Sözcükler, direkt olarak Small ile ilgili eş anlamlı kelimeler olmayabilir. Kelime anlamı benzer olan sözcükler olabilirler.

Child : Soy bakımından oğul veya kız. Yavru. Tıfıl. Evlat. Yetişkinlere yakışmayacak davranışlarda bulunan kimse. Sonuç. Çocuk. Seyahatte. Deneyimsiz.

Bittier : Kısım kısım. Minicik. Bölüm bölüm. Parçalardan oluşan. Parçalı.

Bitsy : Minicik.

Lilliputian : Minicik. Çok küçük. Liliput'a ait. Cüce.

Minoring : Küçümen. Reşit olmayan kimse. Reşit olmayan. İkincil. Rüştünü ispat etmemiş kimse. Daha küçük. Ergin olmayan çocuk. Ergin olmayan kimse.

Unsophisticated : Sade. Saf. Halis. Toy. Basit (aygıt). Deneyimsiz. Bozulmamış. Kafasız.

Atonics : Kuvvetsiz. Atonik. Aksansız. Vurgusuz. Dermansız.

Lowlier : Rütbece aşağı. Mevkice aşağı. Kemter. Aşağı. Düşük. Boynu bükük. İkinci derecede. Alçakgönüllü.

 

Incapacious : Dar. Yer kaplamayan. Akılsız. Çok yer kaplamayan. Aptal (örneğin: incapacious soul {zayıf kimse}). Çok yer tutmayan. Aciz.

Needier : Varlıksız. Düşkün. Yardım veya destek bekleyen. Garip. İlgi veya alaka veya dikkat isteyen veya bekleyen. Yoksul. Muhtaç.

Small synonyms : pocket size, teensy weensy, pocket sized, itsy bitsy, bittie, pocketable, olive sized, itty bitty, insufficiently, flyspeck, common as dirt, cheesy, breech, average, inglorious, backward, microscopic, slender, lilliputians, miniature, lowly, impecunious, baby, lilliputs, unassuming, continuation, anile, footling, countrified, baseborn, beans, cap in hand, backboneless.

Small zıt anlamlı kelimeler, Small kelime anlamı

Large : Kalabalık (aile). Büyücek. Koca. Kocaman. Çok. Büyük. Geniş. İri. Büyük (servet). Bol.

Big : Ünlü. İri. Büyük. Önemli. Kocaman. Popüler.

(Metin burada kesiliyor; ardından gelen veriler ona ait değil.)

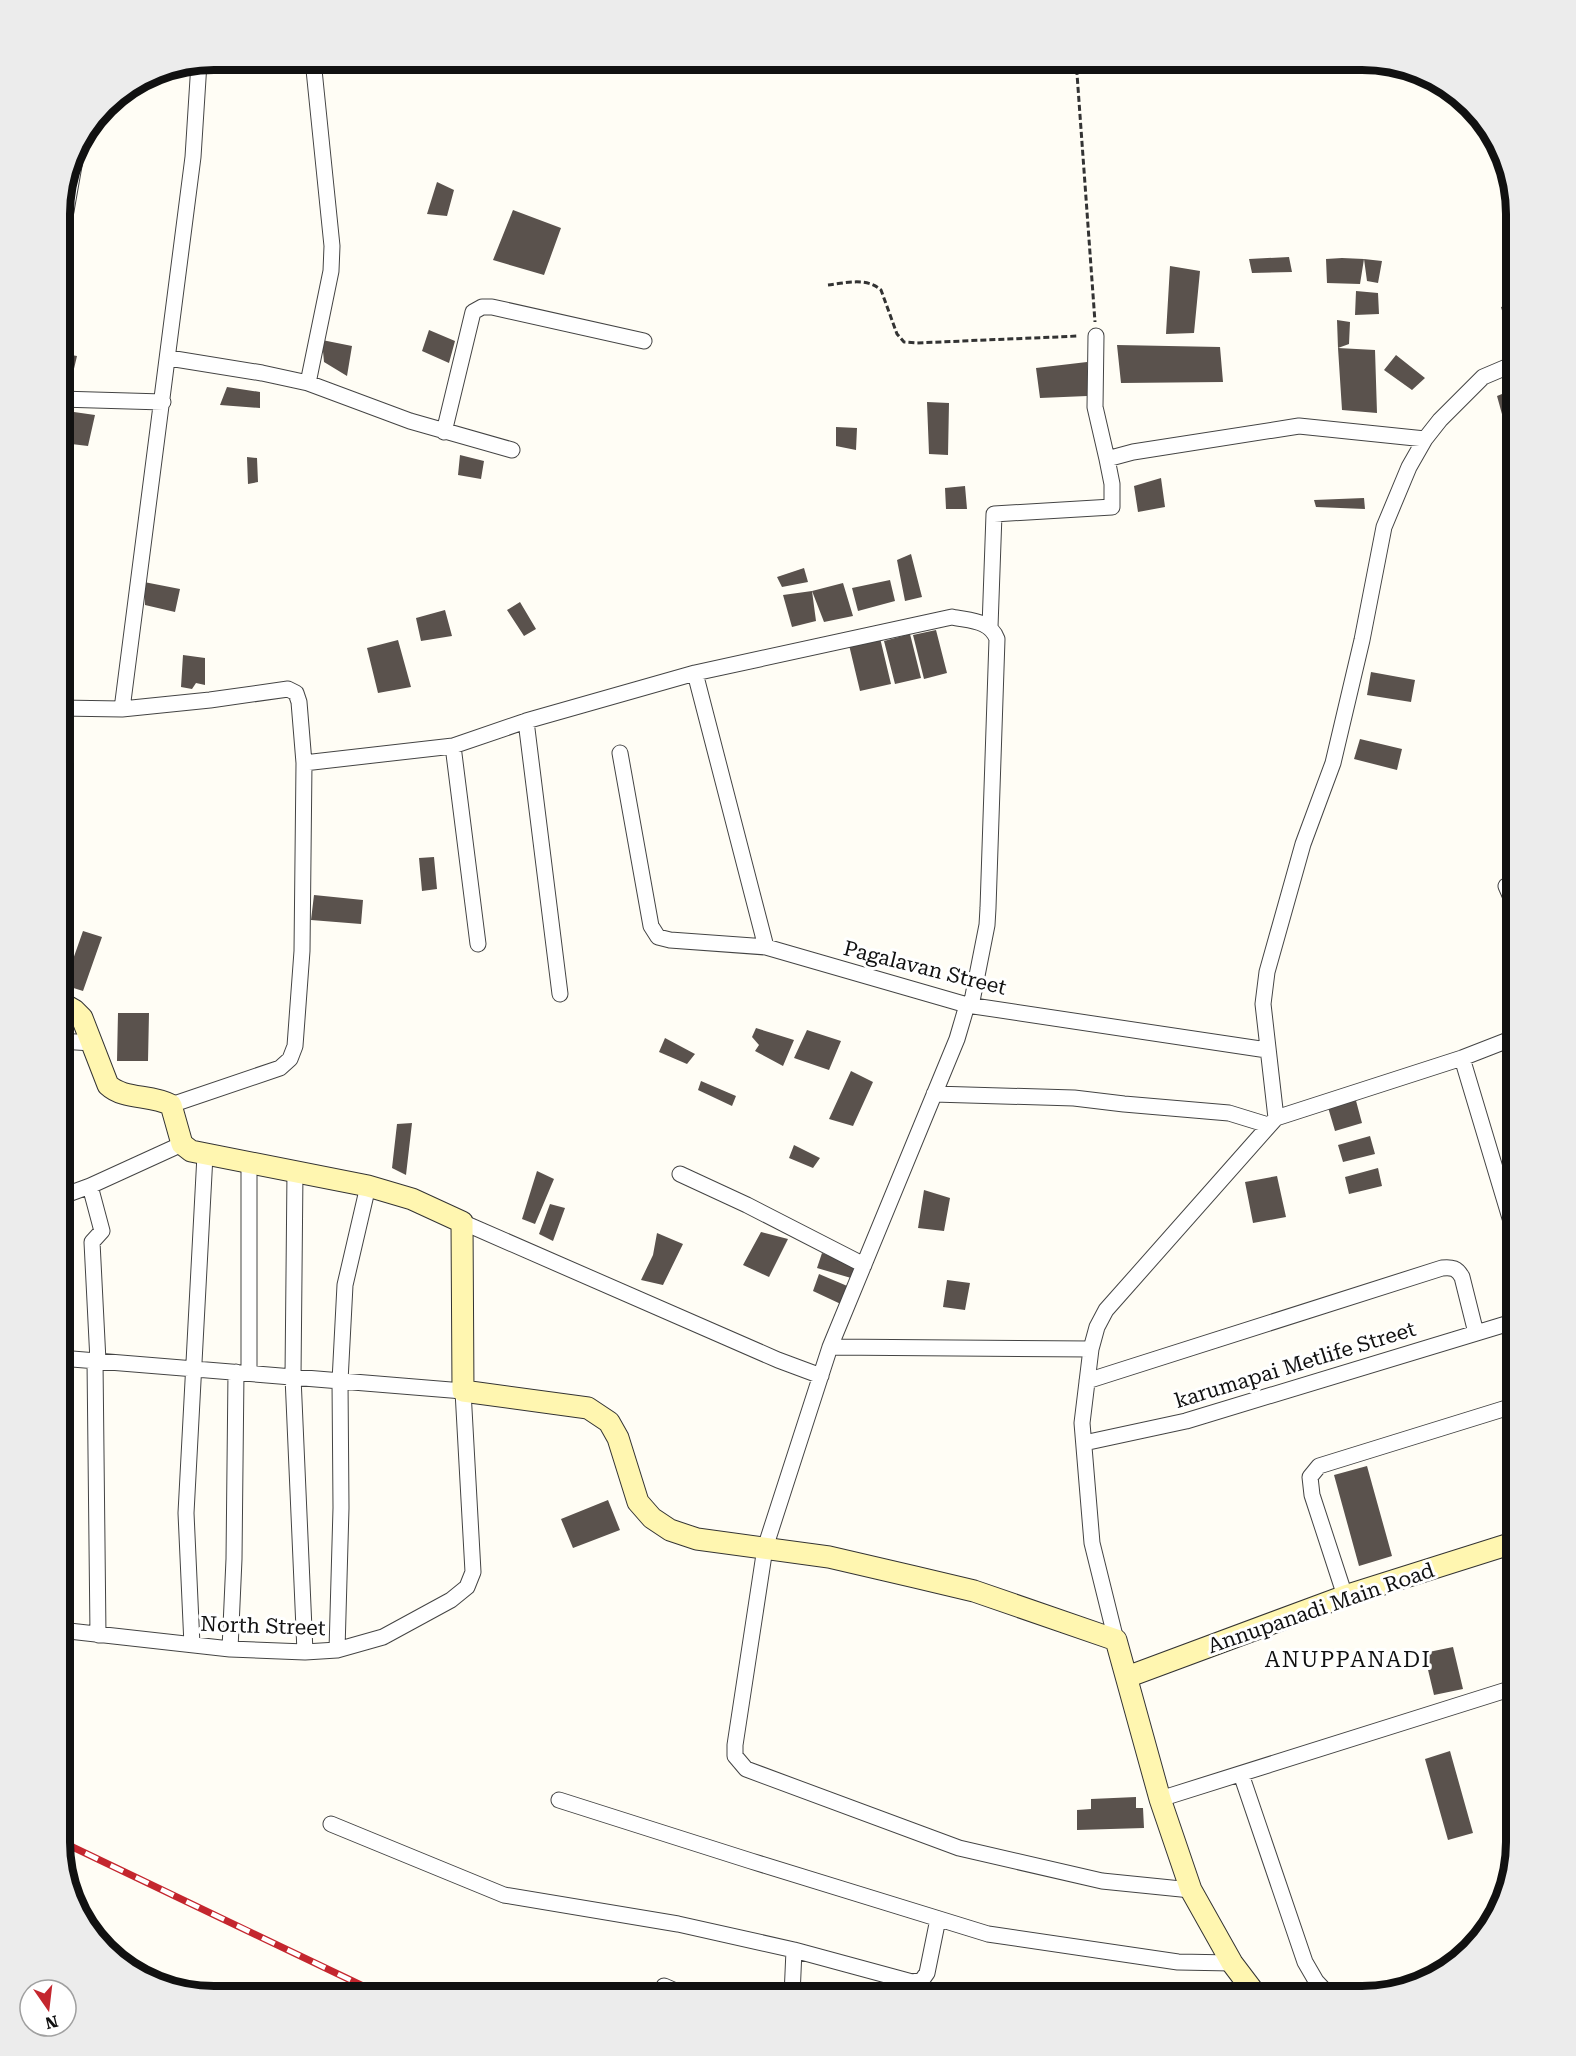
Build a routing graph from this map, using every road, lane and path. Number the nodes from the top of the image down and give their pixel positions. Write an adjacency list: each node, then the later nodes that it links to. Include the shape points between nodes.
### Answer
1 (314, 71): 9 (street, via 332,246 331,271)
2 (1077, 71): 5 (path)
3 (198, 72): 7 (street, via 193,157)
4 (828, 285): 5 (path, via 876,285 904,342)
5 (1096, 336): 15 (street, via 1095,407)
6 (644, 341): 12 (street, via 482,306 473,312)
7 (169, 358): 9 (street); 11 (street)
8 (1506, 367): 13 (street, via 1483,377)
9 (308, 383): 12 (street)
10 (71, 399): 11 (street)
11 (163, 402): 19 (street)
12 (444, 432): 14 (street)
13 (1425, 439): 15 (street, via 1299,426); 32 (street, via 1384,527 1333,763 1303,843 1267,972 1263,1004)
14 (512, 450)
15 (1107, 459): 16 (street, via 1112,507 994,514)
16 (990, 627): 17 (street, via 952,617); 27 (street, via 997,639 988,908)
17 (696, 673): 20 (street); 25 (street)
18 (71, 708): 19 (street)
19 (122, 709): 23 (street, via 288,689 296,693 299,702)
20 (526, 721): 21 (street); 26 (street)
21 (453, 746): 23 (street); 24 (street)
22 (620, 753): 25 (street, Pagalavan Street, via 651,926 658,937)
23 (304, 763): 35 (street, via 302,951 295,1046 290,1059 280,1068)
24 (478, 944)
25 (766, 947): 27 (street, Pagalavan Street)
26 (560, 994)
27 (969, 1005): 32 (street, Pagalavan Street); 34 (street)
28 (71, 1008): 31 (street, via 82,1018)
29 (1506, 1041): 33 (street)
30 (70, 1042): 31 (street)
31 (92, 1043): 35 (street, via 103,1076 115,1091)
32 (1267, 1050): 36 (street)
33 (1462, 1058): 36 (street); 45 (street)
34 (934, 1094): 36 (street, via 1074,1098); 47 (street)
35 (171, 1105): 37 (street)
36 (1272, 1121): 51 (street, via 1106,1310)
37 (182, 1144): 38 (street, via 191,1152); 42 (street)
38 (205, 1155): 39 (street); 54 (street)
39 (249, 1163): 40 (street); 55 (street)
40 (295, 1171): 43 (street); 57 (street)
41 (680, 1174): 47 (street)
42 (90, 1186): 44 (street); 53 (street, via 102,1231 92,1242)
43 (368, 1186): 46 (street, via 412,1199); 58 (street, via 345,1285)
44 (70, 1193)
45 (1506, 1205)
46 (462, 1222): 56 (street); 60 (street)
47 (864, 1264): 50 (street)
48 (1506, 1323): 49 (street, karumapai Metlife Street)
49 (1476, 1333): 59 (street, via 1462,1277 1450,1267); 62 (street, karumapai Metlife Street, via 1186,1421)
50 (830, 1347): 51 (street); 56 (street)
51 (1091, 1349): 59 (street)
52 (70, 1359): 53 (street)
53 (96, 1361): 54 (street); 67 (street)
54 (195, 1369): 55 (street); 69 (street, via 186,1513)
55 (243, 1372): 57 (street); 70 (street)
56 (821, 1376): 64 (street)
57 (293, 1377): 58 (street); 72 (street)
58 (340, 1381): 60 (street); 71 (street)
59 (1087, 1381): 62 (street)
60 (464, 1391): 64 (street, via 588,1408 609,1422 618,1438 638,1502 652,1518 670,1530 698,1539); 71 (street, North Street, via 473,1563 467,1587 383,1637)
61 (1506, 1408): 65 (street, via 1318,1467 1310,1477 1312,1495)
62 (1084, 1443): 68 (street, via 1092,1543)
63 (1506, 1545): 65 (street, Annupanadi Main Road)
64 (765, 1548): 68 (street, via 828,1557 974,1591); 79 (street, via 735,1745 735,1756 746,1768 959,1848 1102,1881)
65 (1345, 1596): 73 (street, Annupanadi Main Road)
66 (70, 1631): 67 (street, North Street)
67 (98, 1635): 69 (street, North Street)
68 (1116, 1640): 73 (street)
69 (192, 1645): 70 (street, North Street)
70 (230, 1649): 72 (street, North Street)
71 (337, 1650): 72 (street, North Street)
72 (305, 1652)
73 (1127, 1677): 76 (street)
74 (1506, 1690): 75 (street)
75 (1241, 1774): 76 (street); 85 (street, via 1305,1962)
76 (1160, 1799): 79 (street)
77 (559, 1800): 80 (street)
78 (331, 1824): 81 (street, via 504,1895 678,1924)
79 (1191, 1890): 82 (street)
80 (938, 1919): 81 (street, via 927,1973 922,1980 912,1982); 82 (street, via 988,1934 1166,1960)
81 (794, 1950): 83 (street)
82 (1232, 1963): 84 (street)
83 (792, 1986)
84 (1249, 1986)
85 (1321, 1986)

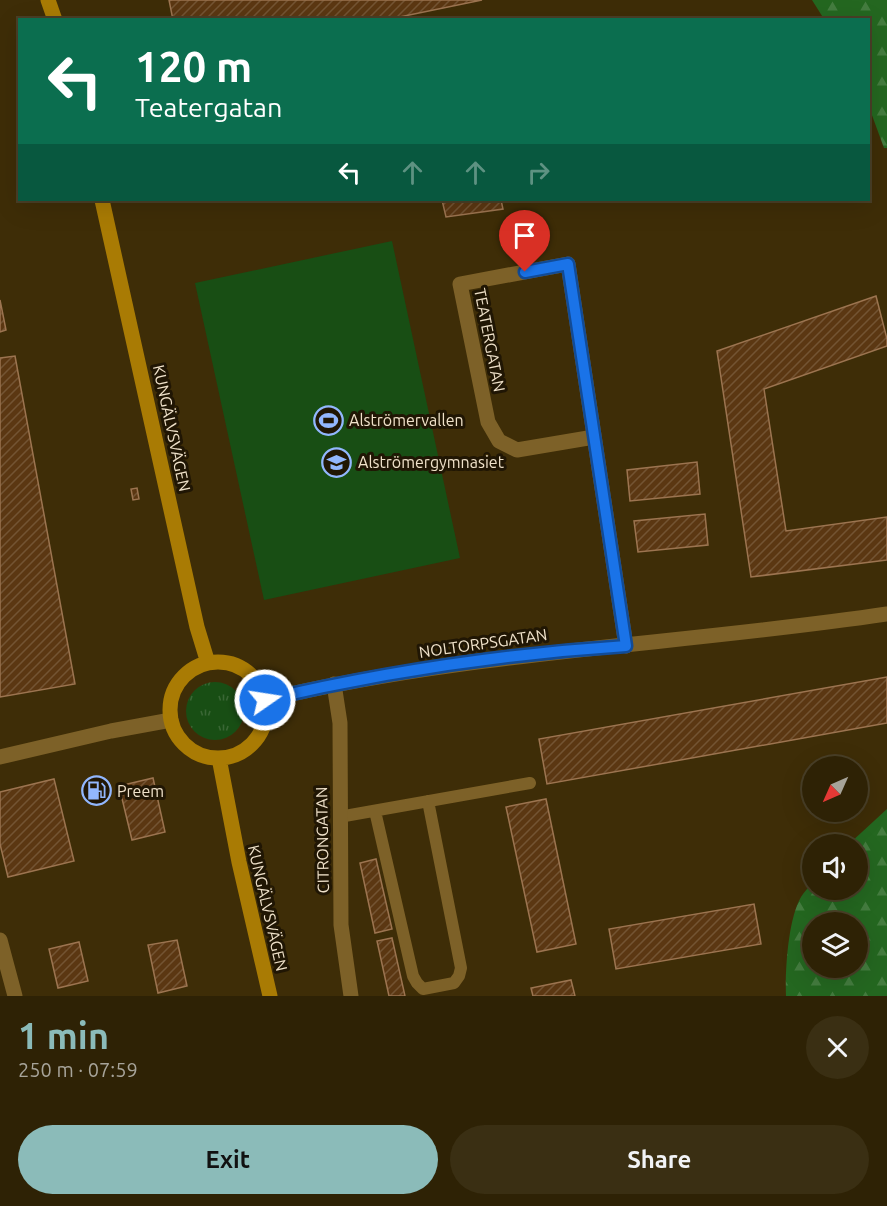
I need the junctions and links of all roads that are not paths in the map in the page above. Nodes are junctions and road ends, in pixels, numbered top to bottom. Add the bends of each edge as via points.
1 (48, 0) edge
2 (54, 18) edge
3 (102, 201) edge
4 (594, 437) junction
5 (887, 614) edge
6 (626, 646) junction
7 (208, 663) junction
8 (334, 684) junction
9 (265, 700) junction
10 (171, 720) junction
11 (0, 757) edge
12 (219, 758) junction
13 (530, 783) dead end
14 (428, 801) junction
15 (375, 811) junction
16 (339, 817) junction
17 (0, 940) edge
18 (15, 996) edge
19 (270, 996) edge
20 (351, 996) edge

1 - 2 main road
3 - 7 main road, KUNGÄLVSVÄGEN
4 - 4 street, TEATERGATAN via 568,264 460,284 488,422 500,441 517,450
4 - 6 street, TEATERGATAN
5 - 6 street, NOLTORPSGATAN
6 - 8 street, NOLTORPSGATAN via 550,651
7 - 9 main road via 230,663 244,670 255,680
7 - 10 main road via 179,681 171,700
8 - 9 street, NOLTORPSGATAN
8 - 16 street, CITRONGATAN via 340,723
9 - 12 main road via 265,721 255,740 239,753
10 - 11 street
10 - 12 main road via 185,745
12 - 19 main road, KUNGÄLVSVÄGEN
13 - 14 lane
14 - 15 lane
14 - 15 lane via 461,968 454,983 423,989 414,976
15 - 16 lane
16 - 20 street, CITRONGATAN via 341,925
17 - 18 street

Unlimited : Sayısız. Hadsiz. Limitsiz. Sınırlanmamış. Sınırsız. Kısıtlamasız. Kayıtsız. Şartsız. Sonsuz.

Small ingilizce tanımı, definition of Small

Small kelimesinin İngilizce - İngilizce çevirisi (English to English) : The small or slender part of a thing. Inconsiderable. Not much. Not great. To make little or less. Diminutive. Little. As, the small of the leg or of the back. A small river. Slightly. Having little size, compared with other things of the same kind. Little in quantity or degree. As, a small man. Not large or extended in dimension. In or to small extent, quantity, or degree.